=== TEXT UNDER STUDY ===
################
CC Sabathia wasn’t dominant, but he executed pitches when he needed to most, preventing the Astros from capitalizing on their opportunities. Overall, he gave up three hits and four walks while striking out five on 99 pitches. He’s the first pitcher, age 37 or older, to throw six shutout innings in the postseason since Pedro Martinez for the Phillies against the Dodgers in Game 2 of the 2009 NLCS. Monday’s start also marked Sabathia’s first career scoreless outing in the postseason — it was his 22nd postseason appearance.

Astros starter Charlie Morton couldn’t escape the fourth inning, when he allowed a run and loaded the bases before departing. Will Harris allowed all three inherited runners to score on Aaron Judge‘s three-run home run to left field. Morton was ultimately charged with seven runs on six hits, two walks, and a hit batsman with three strikeouts in 3 2/3 innings.

The Yankees’ bullpen held the fort after the sixth. Adam Warren worked a scoreless seventh. Warren returned in the eighth and retired the side in order, despite yielding a pair of well-struck balls to deep center field.

In the ninth, Dellin Betances walked both hitters he faced to start the frame. Unsurprisingly, manager Joe Girardi had a short leash and brought in Tommy Kahnle. Kahnle gave up a single to Cameron Maybin then struck out George Springer, but walked Alex Bregman to force in a run. Kahnle got Jose Altuve to ground into a 4-3 double play to end the game in an 8-1 victory, giving the Yankees their first win of the series.

The ALCS continues on Tuesday at 5 PM ET. The Astros will start Lance McCullers and the Yankees will send Sonny Gray to the hill.
################
(Dataset entries)
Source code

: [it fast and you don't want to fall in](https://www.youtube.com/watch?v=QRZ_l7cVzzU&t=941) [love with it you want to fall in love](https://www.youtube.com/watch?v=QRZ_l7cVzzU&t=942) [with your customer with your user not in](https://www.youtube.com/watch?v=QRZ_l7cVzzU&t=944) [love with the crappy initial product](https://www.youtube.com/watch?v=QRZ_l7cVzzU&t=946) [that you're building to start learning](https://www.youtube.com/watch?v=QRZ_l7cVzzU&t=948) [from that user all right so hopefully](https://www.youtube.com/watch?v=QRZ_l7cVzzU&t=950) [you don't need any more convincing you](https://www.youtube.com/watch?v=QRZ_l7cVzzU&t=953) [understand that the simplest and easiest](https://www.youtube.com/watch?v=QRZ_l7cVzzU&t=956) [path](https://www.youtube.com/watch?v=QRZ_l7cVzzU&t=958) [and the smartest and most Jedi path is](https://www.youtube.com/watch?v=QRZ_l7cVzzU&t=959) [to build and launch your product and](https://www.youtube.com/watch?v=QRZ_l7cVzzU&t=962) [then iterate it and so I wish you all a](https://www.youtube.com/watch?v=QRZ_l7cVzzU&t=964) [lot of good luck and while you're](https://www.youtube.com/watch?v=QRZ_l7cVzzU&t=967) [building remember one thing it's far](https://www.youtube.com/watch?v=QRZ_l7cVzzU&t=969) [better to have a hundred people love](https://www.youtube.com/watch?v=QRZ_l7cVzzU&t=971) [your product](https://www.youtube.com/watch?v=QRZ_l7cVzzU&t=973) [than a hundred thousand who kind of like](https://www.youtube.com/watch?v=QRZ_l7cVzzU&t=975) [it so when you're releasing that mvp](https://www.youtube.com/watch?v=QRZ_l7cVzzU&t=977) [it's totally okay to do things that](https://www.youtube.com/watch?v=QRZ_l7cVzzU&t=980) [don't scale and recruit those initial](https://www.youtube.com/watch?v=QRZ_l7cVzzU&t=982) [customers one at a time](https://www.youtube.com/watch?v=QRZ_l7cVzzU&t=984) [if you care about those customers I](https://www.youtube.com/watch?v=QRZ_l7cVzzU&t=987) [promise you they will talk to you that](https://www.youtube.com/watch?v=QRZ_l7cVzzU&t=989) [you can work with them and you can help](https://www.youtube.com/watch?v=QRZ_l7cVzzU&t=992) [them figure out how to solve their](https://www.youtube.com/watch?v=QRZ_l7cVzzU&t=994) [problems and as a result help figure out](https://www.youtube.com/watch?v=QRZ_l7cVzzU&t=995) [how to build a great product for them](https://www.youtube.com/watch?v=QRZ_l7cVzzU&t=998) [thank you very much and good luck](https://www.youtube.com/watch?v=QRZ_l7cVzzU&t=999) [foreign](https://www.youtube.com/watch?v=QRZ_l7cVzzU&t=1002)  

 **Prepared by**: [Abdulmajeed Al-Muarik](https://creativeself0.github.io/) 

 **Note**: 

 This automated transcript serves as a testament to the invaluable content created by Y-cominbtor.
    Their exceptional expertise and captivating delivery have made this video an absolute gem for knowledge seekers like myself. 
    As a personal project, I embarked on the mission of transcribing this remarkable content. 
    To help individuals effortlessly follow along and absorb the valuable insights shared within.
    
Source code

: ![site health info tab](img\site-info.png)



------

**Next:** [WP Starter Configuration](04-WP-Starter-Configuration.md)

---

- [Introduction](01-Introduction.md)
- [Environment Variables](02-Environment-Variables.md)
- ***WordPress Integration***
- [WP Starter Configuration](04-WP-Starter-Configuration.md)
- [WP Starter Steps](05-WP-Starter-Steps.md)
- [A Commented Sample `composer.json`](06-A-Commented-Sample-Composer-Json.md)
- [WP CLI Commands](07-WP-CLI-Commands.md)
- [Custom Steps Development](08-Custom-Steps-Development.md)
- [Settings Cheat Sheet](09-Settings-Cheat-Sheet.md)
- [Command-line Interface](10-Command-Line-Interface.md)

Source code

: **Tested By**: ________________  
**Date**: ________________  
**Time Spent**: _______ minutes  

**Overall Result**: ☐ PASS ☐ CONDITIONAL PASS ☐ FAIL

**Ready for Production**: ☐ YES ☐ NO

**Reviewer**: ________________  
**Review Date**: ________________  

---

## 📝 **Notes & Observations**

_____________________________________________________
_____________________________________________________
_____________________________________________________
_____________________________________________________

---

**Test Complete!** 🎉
################
=== COMPLETE THE FOLLOWING ===
[1] Answer these questions from the game recap.
(a) How many pitches did Sabathia throw?
(b) Who hit the three-run home run off Will Harris?
(c) Which pitchers are scheduled to start Tuesday's game?
[2] Using the game recap, explain why Tommy Kahnle entered the game in the ninth inning.

=== TASK RESULTS ===
[1]
(a) 99 pitches.
(b) Aaron Judge.
(c) Lance McCullers for the Astros and Sonny Gray for the Yankees.

[2] Dellin Betances walked both hitters he faced to start the ninth. Manager Joe Girardi had a short leash, so he replaced Betances with Kahnle.